Accessibility is crucial.

  My efforts to make this portfolio accessible:  

In summary, I am committed to ensuring digital accessibility for people with disabilities. I am continually improving the user experience for everyone and applying the relevant accessibility standards.

Feel free to reach out with any questions or concerns.

 How I bring accessibility to my work 

  • I do my best to notify all my clients of my accessibility goals

  • I strive to implement all accessible design guidelines with every brand

  • If you're unsure if your own brand and UX/UI are accessible, I am happy to discuss, evaluate, and assist in furthering universal accessibility

  • I challenge the preconceived notion that
    accessibility = ugly/ afterthought When accessibility is a part of the design process, it not only becomes normalized but improves the end result of reaching all your consumers and users

 Conformance status 

The Web Content Accessibility Guidelines (WCAG) defines requirements for designers and developers to improve accessibility for people with disabilities. It defines three levels of conformance: Level A, Level AA, and Level AAA (Level AAA being the most accessible).

 

My portfolio website, at minimum, is fully conformant with WCAG 2.1 level AA. (Fully conformant means that the content fully conforms to the accessibility standard without any exceptions.)

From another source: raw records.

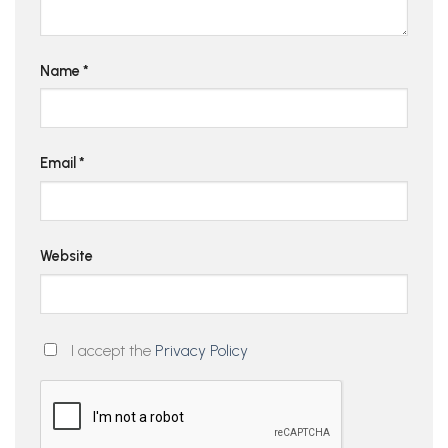
Name
*
Email
*
Website
I accept the
Privacy Policy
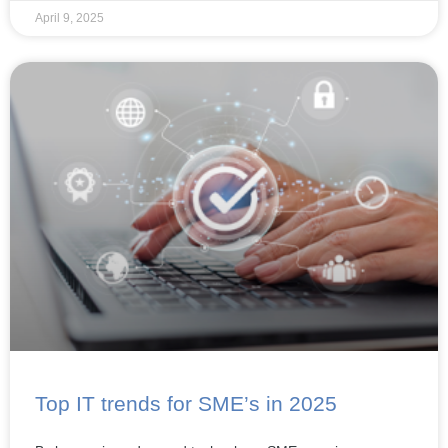
April 9, 2025
Top IT trends for SME’s in 2025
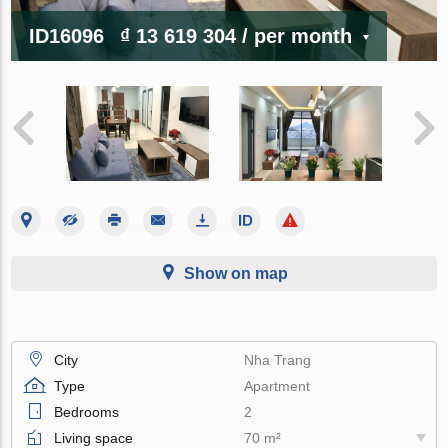
ID16096
₫ 13 619 304
/ per month
Show on map
City
Nha Trang
Type
Apartment
Bedrooms
2
Living space
70 m²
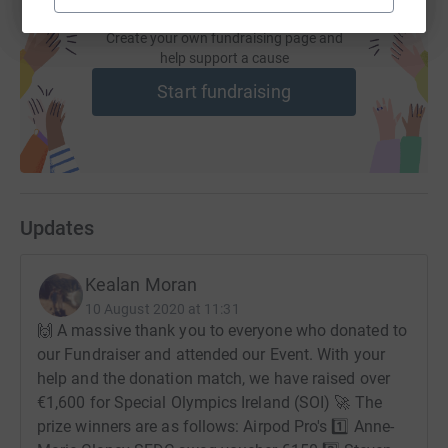
it's the most efficient way to donate - saving time and
cutting costs for the charity.
Create your own fundraising page and
help support a cause
Start fundraising
Updates
Kealan Moran
10 August 2020 at 11:31
🙌 A massive thank you to everyone who donated to
our Fundraiser and attended our Event. With your
help and the donation match, we have raised over
€1,600 for Special Olympics Ireland (SOI) 🚀 The
prize winners are as follows: Airpod Pro's 1️⃣ Anne-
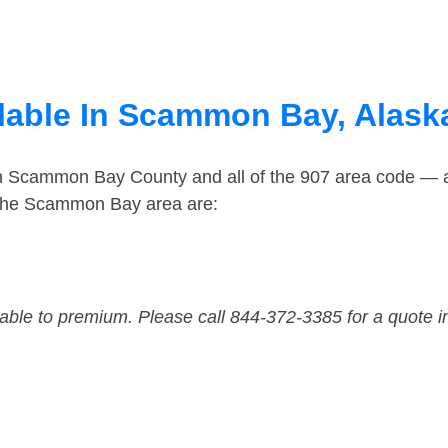
lable In Scammon Bay, Alask
in Scammon Bay County and all of the 907 area code — 
 the Scammon Bay area are:
dable to premium. Please call 844-372-3385 for a quote i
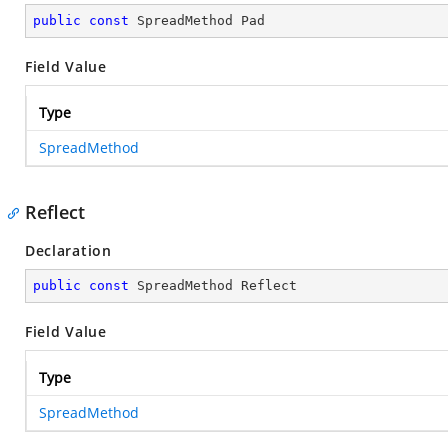
public
const
 SpreadMethod Pad
Field Value
Type
SpreadMethod
Reflect
Declaration
public
const
 SpreadMethod Reflect
Field Value
Type
SpreadMethod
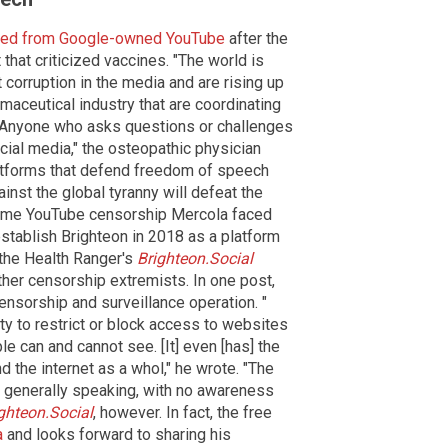
ed from Google-owned YouTube
after the
that criticized vaccines. "The world is
corruption in the media and are rising up
maceutical industry that are coordinating
s. Anyone who asks questions or challenges
cial media," the osteopathic physician
atforms that defend freedom of speech
inst the global tyranny will defeat the
 same YouTube censorship Mercola faced
stablish Brighteon in 2018 as a platform
the Health Ranger's
Brighteon.Social
her censorship extremists. In one post,
nsorship and surveillance operation. "
ity to restrict or block access to websites
le can and cannot see. [It] even [has] the
nd the internet as a whol," he wrote. "The
7, generally speaking, with no awareness
ghteon.Social
, however. In fact, the free
a
and looks forward to sharing his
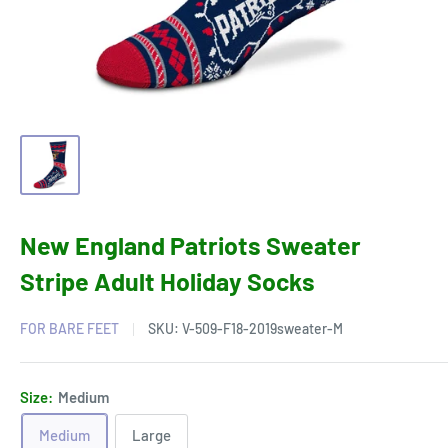
New England Patriots Sweater
Stripe Adult Holiday Socks
FOR BARE FEET
SKU:
V-509-F18-2019sweater-M
Size:
Medium
Medium
Large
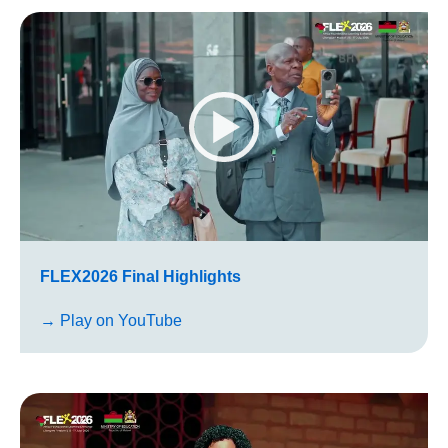
FLEX2026 Final Highlights
→ Play on YouTube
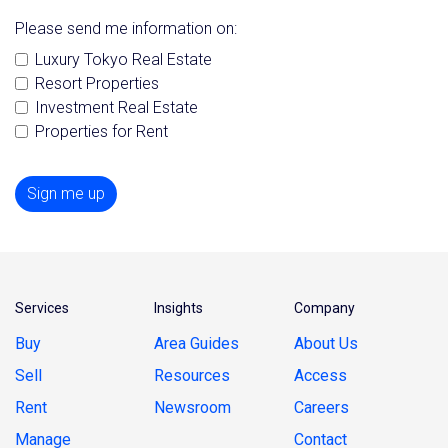
Please send me information on:
Luxury Tokyo Real Estate
Resort Properties
Investment Real Estate
Properties for Rent
Sign me up
Services
Insights
Company
Buy
Area Guides
About Us
Sell
Resources
Access
Rent
Newsroom
Careers
Manage
Contact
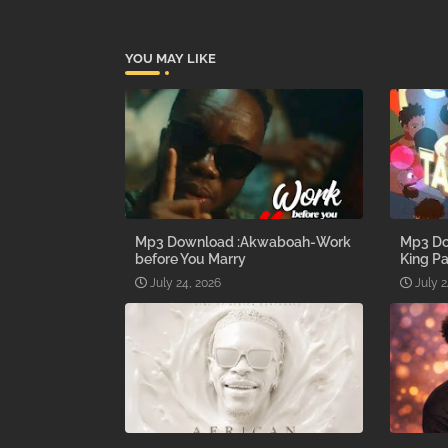
YOU MAY LIKE
Mp3 Download :Akwaboah-Work
Mp3 Do
before You Marry
King Pa
July 24, 2026
July 2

Notably, 95% of the time my work exceeds Level AAA success criteria

I am proud to challenge myself, and the world of design, to be universally accessible on all fronts. It is crucial to normalize accessible design.

Since this is a portfolio website, some content, such as images and example text, may not have full alt text to avoid repetition or redundancy. As always, notify me if you are unable to have an accessible and enjoyable experience.

This statement was updated as of 15 September 2020.

 Why accessibility really matters in design 

I use this metaphor regularly in order to emphasize the reality of accessible design.

Accessibility in UX/UI design is like building a house. You have the floorplan (wireframe). You have a construction team (employees/designers/devs/etc.) and get the materials to build the foundation and structure (UX & research). Now you have the walls and you paint them, decorate, furniture, etc (UI & visual/graphic design), and the house is done!

 

Whoops. You realize you never put electrical (accessibility design) in the walls of the house.

 

Now you have to completely strip the house apart, put the electrical in (color, blindness, tabs, screen readers, audio, navigation, hierarchy, etc), then rebuild all over again. The time of delivery triples due to forgetting electrical/accessible design and your costs skyrocket.

 

It's simple: you have to factor in electrical (accessibility) as a part of building your house (web/app/digital platform). Otherwise you have to re-do every element.